Welcome to the repository of PreS Compaction.
This repository contains the Server code for the research, "Pre-Select files for compaction" (PreS).
We have integrated PreS into Apache IoTDB, an LSM-tree based time series database, which is an open-source platform with superior performance.
Pre-Select files for compaction strategy (PreS) is a dynamic compaction strategy to predict query patterns and select files for compaction. PreS is tailored for time series database. PreS can capture the incoming queries, analyze historical access information, extract the features of the captured queries, and generate samples using the temporal features of time series. Based on a machine learning model, PreS predicts the query patterns expected by users, which alleviates the issue of static methods failing to track query trends. The predicted query patterns will be used to guide the compaction process of LSM-tree. PreS predicts query patterns and evaluates compaction benefit to find a compromise between the number of files and read amplification, thereby enhancing the adaptability of compaction to queries and reducing query cost.
The following figure shows the architecture of PreS: Please refer to figure 3. The specific picture will be filled after the paper is accepted.
It consists of four core components: Query Collector, Query Pattern Predictor, Compaction Benefit Analyzer, and File Selector. For more specific details, please refer to the paper "PreS: A .....".
About Apache IoTDB:
IoTDB (Internet of Things Database) is a data management system for time series data, which can provide users specific services, such as, data collection, storage and analysis. Due to its light weight structure, high performance and usable features together with its seamless integration with the Hadoop and Spark ecology, IoTDB meets the requirements of massive dataset storage, high throughput data input, and complex data analysis in the industrial IoT field.
Main features of IoTDB are as follows:
- Flexible deployment strategy. IoTDB provides users a one-click installation tool on either the cloud platform or the terminal devices, and a data synchronization tool bridging the data on cloud platform and terminals.
- Low cost on hardware. IoTDB can reach a high compression ratio of disk storage.
- Efficient directory structure. IoTDB supports efficient organization for complex time series data structure from intelligent networking devices, organization for time series data from devices of the same type, fuzzy searching strategy for massive and complex directory of time series data.
- High-throughput read and write. IoTDB supports millions of low-power devices' strong connection data access, high-speed data read and write for intelligent networking devices and mixed devices mentioned above.
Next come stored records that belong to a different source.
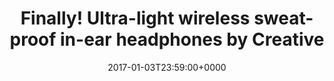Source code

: ---
campaign-uuid: c-94fe78a3-21f1-4a40-81e6-a25c06ac1669
type: Offer
category: Music
date: 2017-01-03T23:59:00+0000
end-date: 2017-01-31T23:59:00+0000
disable-form: false
is_promoted: true
has_entry_page: false
extra-css: ""

logo-left-title: "Creative"
logo-left-href: "https://uk.creative.com/p/headphones-headsets/creative-outlier-sports"
logo-left-image: "creative-logo.jpg"

banner-img: "creative-main_image.jpg"
hero-header: "creative_offer"
competition-description: "Performance is everything. It measures how far we've come and how much further we want to go. The Creative Outlier Sports is a pair of high-performance lightweight wireless in-ear headphones that stay secure and comfortable in your ears even when your workout gets tough. It features sweat-proof properties to help you brave through all natural elements and accidental splashes. And with a battery life of up to 11 hours, nothing is going to hold you back from staying active. You focus on your fitness performance. We'll take care of the rest."
hero-subheader: ""

title: "Finally! Ultra-light wireless sweat-proof in-ear headphones by Creative"
bg-image-hero: ""
bg-image-first: ""
bg-image-second: ""

section1-content: >
    <p>0</p>
    <p>0</p>
    <p>0</p>

section2-content: >
    <p>0</p>
    <p>0</p>
    <p>0</p>

entry-title: 
terms-confirmation: >
    
entry-content: >
    <p>0</p>
    <p>0</p>

---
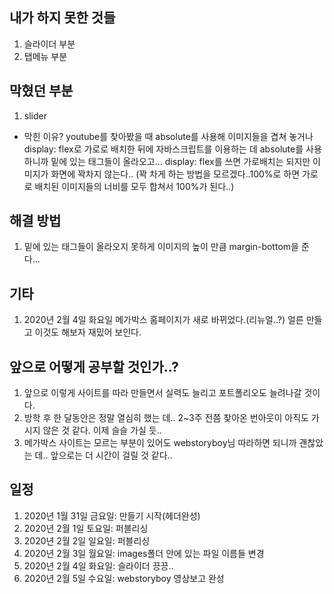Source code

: ## 내가 하지 못한 것들
1. 슬라이더 부분
2. 탭메뉴 부분

## 막혔던 부분
1. slider
  - 막힌 이유? youtube를 찾아봤을 때 absolute를 사용해 이미지들을 겹쳐 놓거나 display: flex로 가로로 배치한 뒤에 자바스크립트를 이용하는 데 absolute를 사용하니까 밑에 있는 태그들이 올라오고... display: flex를 쓰면 가로배치는 되지만 이미지가 화면에 꽉차지 않는다.. (꽉 차게 하는 방법을 모르겠다..100%로 하면 가로로 배치된 이미지들의 너비를 모두 합쳐서 100%가 된다..)

## 해결 방법
1. 밑에 있는 태그들이 올라오지 못하게 이미지의 높이 만큼 margin-bottom을 준다...

## 기타
1. 2020년 2월 4일 화요일 메가박스 홈페이지가 새로 바뀌었다.(리뉴얼..?) 얼른 만들고 이것도 해보자 재밌어 보인다.

## 앞으로 어떻게 공부할 것인가..?
1. 앞으로 이렇게 사이트를 따라 만들면서 실력도 늘리고 포트폴리오도 늘려나갈 것이다.
2. 방학 후 한 달동안은 정말 열심히 했는 데.. 2~3주 전쯤 찾아온 번아웃이 아직도 가시지 않은 것 같다. 이제 슬슬 가실 듯..
3. 메가박스 사이트는 모르는 부분이 있어도 webstoryboy님 따라하면 되니까 괜찮았는 데.. 앞으로는 더 시간이 걸릴 것 같다..

## 일정
1. 2020년 1월 31일 금요일: 만들기 시작(헤더완성)
2. 2020년 2월 1일 토요일: 퍼블리싱
3. 2020년 2월 2일 일요일: 퍼블리싱
4. 2020년 2월 3일 월요일: images폴더 안에 있는 파일 이름들 변경
5. 2020년 2월 4일 화요일: 슬라이더 끙끙..
6. 2020년 2월 5일 수요일: webstoryboy 영상보고 완성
- Rich query semantics. IoTDB supports time alignment for time series data across devices and measurements, computation in time series field (frequency domain transformation) and rich aggregation function support in time dimension.
- Easy to get started. IoTDB supports SQL-Like language, JDBC standard API and import/export tools which is easy to use.
- Seamless integration with state-of-the-practice Open Source Ecosystem. IoTDB supports analysis ecosystems such as, Hadoop, Spark, and visualization tool, such as, Grafana.
- For the latest information about IoTDB(https://iotdb.apache.org/), please visit IoTDB official website.
Please refer to the paper for the design concept of the components. The specific content will be supplemented after the paper is accepted.
The Java classes you can refer to for specific code are QueryMonitorYaos, in package org.apache.iotdb.db.engine.compaction.
The Java classes you can refer to for specific code are MLQueryAnalyzerYaos, in package org.apache.iotdb.db.engine.compaction;.
The Java classes you can refer to for specific code are YaosSizeCompactionSelector, in package org.apache.iotdb.db.engine.compaction.inner.sizetiered.
Function "selectLevelTask_byYaos_V1()" in the class describes how the compaction evaluator selects files from the disk and submits them for compaction.
The Java classes you can refer to for specific code are YaosSizeCompactionSelector, in package org.apache.iotdb.db.engine.compaction.
With the periodic trigger of the compaction operation, the function "selectLevelTask()" will trigger all the operations of PreS and ultimately submit the selected files for compaction.